== Recorded data
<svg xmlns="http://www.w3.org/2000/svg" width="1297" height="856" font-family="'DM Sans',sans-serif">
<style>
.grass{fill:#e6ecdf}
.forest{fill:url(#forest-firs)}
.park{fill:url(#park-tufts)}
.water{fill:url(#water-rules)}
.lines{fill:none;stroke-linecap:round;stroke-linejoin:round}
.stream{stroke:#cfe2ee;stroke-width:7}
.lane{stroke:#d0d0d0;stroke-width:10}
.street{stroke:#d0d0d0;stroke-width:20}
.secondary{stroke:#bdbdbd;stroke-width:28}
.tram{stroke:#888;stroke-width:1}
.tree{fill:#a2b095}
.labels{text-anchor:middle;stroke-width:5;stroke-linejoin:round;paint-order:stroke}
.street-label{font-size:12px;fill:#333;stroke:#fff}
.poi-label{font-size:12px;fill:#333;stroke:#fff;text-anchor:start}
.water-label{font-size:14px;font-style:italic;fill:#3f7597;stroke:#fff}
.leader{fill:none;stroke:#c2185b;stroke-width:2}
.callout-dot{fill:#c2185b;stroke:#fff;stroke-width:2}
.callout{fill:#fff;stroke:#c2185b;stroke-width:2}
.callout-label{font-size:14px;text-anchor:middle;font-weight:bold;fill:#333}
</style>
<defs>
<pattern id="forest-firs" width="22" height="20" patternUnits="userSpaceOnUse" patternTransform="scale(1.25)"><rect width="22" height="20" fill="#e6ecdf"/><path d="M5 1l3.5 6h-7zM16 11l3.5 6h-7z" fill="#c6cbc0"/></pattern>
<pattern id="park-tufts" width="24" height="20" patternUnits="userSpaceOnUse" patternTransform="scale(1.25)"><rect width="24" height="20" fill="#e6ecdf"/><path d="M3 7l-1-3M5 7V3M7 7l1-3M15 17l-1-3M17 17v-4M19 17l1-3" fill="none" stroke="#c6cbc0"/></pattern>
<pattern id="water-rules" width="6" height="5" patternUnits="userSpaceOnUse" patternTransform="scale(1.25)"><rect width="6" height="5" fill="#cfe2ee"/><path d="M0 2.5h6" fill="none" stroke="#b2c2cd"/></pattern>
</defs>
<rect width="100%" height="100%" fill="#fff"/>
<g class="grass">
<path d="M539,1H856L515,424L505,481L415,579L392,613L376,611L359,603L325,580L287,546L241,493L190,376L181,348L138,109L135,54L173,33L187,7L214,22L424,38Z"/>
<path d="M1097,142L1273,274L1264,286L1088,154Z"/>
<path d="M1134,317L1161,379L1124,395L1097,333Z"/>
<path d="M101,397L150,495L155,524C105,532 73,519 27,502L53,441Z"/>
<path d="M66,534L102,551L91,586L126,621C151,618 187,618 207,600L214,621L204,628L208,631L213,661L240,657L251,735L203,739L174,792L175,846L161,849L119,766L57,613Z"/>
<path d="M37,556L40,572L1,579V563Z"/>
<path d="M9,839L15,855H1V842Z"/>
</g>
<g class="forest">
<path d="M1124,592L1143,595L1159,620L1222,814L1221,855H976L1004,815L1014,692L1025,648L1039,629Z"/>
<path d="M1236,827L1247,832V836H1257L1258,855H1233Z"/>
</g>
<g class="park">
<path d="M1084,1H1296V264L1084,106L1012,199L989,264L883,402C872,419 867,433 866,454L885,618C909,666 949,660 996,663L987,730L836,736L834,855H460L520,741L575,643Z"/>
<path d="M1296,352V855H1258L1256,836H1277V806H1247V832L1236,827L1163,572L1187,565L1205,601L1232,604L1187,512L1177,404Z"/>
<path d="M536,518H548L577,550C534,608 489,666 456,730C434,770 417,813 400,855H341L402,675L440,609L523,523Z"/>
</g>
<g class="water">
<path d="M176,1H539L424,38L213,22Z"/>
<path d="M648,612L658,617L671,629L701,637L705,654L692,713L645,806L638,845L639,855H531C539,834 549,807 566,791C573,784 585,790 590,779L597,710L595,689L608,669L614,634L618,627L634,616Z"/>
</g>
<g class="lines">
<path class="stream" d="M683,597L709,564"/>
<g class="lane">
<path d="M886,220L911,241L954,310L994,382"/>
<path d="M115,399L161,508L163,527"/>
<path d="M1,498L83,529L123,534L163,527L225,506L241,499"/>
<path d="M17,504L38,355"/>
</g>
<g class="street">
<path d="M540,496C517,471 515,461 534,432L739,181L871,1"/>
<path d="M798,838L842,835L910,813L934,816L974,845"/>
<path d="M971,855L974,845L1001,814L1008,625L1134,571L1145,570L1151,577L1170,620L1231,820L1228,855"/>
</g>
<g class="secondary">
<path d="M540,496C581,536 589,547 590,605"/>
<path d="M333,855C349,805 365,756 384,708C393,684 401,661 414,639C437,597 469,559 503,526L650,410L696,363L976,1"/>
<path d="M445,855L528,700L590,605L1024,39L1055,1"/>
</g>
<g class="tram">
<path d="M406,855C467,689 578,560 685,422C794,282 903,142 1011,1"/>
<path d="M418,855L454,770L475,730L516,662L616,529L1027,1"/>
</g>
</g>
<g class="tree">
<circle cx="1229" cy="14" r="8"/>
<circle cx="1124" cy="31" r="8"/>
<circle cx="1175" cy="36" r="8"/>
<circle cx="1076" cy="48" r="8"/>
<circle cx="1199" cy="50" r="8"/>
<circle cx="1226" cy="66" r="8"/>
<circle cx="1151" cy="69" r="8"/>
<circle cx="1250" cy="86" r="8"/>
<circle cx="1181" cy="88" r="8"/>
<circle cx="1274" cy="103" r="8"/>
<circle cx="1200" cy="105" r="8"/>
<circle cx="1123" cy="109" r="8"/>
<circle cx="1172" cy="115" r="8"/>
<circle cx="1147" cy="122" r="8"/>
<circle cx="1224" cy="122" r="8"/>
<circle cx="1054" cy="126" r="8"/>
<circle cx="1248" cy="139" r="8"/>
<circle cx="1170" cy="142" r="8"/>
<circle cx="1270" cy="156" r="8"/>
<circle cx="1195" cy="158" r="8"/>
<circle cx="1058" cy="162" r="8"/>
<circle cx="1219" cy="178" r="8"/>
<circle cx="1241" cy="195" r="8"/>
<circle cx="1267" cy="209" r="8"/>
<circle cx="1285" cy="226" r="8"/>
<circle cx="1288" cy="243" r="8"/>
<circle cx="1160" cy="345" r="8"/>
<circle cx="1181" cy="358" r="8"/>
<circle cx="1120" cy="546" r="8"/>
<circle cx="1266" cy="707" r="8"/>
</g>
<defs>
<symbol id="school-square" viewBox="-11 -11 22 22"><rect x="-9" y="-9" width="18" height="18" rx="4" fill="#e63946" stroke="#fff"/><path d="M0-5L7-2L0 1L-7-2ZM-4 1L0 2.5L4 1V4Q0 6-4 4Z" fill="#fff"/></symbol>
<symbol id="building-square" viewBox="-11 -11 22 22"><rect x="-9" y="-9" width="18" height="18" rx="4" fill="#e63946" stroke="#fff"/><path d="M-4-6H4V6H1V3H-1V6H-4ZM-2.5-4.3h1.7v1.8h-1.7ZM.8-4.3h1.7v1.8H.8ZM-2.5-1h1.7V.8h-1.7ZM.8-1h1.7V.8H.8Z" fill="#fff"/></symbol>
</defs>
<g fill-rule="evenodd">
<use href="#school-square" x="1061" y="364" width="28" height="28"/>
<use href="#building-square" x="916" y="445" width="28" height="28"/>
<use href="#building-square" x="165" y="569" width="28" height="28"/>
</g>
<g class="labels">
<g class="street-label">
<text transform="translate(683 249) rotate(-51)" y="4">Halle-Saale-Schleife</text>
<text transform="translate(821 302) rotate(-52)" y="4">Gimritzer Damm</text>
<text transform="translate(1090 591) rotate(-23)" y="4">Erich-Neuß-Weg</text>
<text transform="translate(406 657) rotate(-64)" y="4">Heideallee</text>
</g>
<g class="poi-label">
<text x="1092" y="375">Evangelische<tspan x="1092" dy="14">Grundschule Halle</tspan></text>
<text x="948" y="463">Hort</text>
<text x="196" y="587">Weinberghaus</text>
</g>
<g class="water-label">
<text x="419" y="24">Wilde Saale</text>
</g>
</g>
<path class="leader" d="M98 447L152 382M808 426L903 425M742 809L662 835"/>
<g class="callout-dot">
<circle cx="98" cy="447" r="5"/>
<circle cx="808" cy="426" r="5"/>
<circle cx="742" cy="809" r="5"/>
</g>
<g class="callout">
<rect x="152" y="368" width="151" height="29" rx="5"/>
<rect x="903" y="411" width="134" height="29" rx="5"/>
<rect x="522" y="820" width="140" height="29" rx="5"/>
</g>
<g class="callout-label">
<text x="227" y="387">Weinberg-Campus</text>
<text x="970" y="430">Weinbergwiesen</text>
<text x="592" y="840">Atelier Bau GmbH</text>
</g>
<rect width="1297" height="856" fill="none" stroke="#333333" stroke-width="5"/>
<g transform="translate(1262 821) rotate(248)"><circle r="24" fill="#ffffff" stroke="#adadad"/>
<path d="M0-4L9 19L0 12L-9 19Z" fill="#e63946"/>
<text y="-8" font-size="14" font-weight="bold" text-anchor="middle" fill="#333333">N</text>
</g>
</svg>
====
● **The task**: If a line in the listing holds the word "lines", copy it out.

● **Answer for this exercise**:
.lines{fill:none;stroke-linecap:round;stroke-linejoin:round}
<g class="lines">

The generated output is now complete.